■ **Work item**:
Tally every line of the listing where the string "soins" is found, and state the total alone.

■ **Supplied data**:
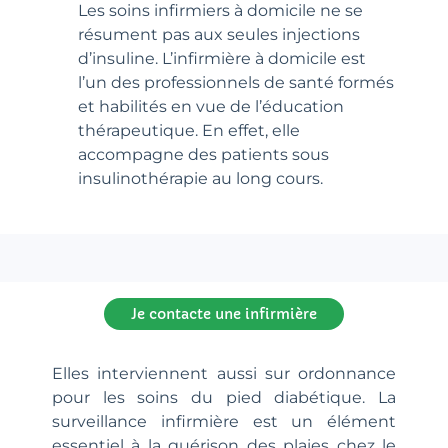
Les soins infirmiers à domicile ne se
résument pas aux seules injections
d’insuline. L’infirmière à domicile est
l’un des professionnels de santé formés
et habilités en vue de l’éducation
thérapeutique. En effet, elle
accompagne des patients sous
insulinothérapie au long cours.
Je contacte une infirmière
Elles interviennent aussi sur ordonnance
pour les soins du pied diabétique. La
surveillance infirmière est un élément
essentiel à la guérison des plaies chez le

■ **Response**:
2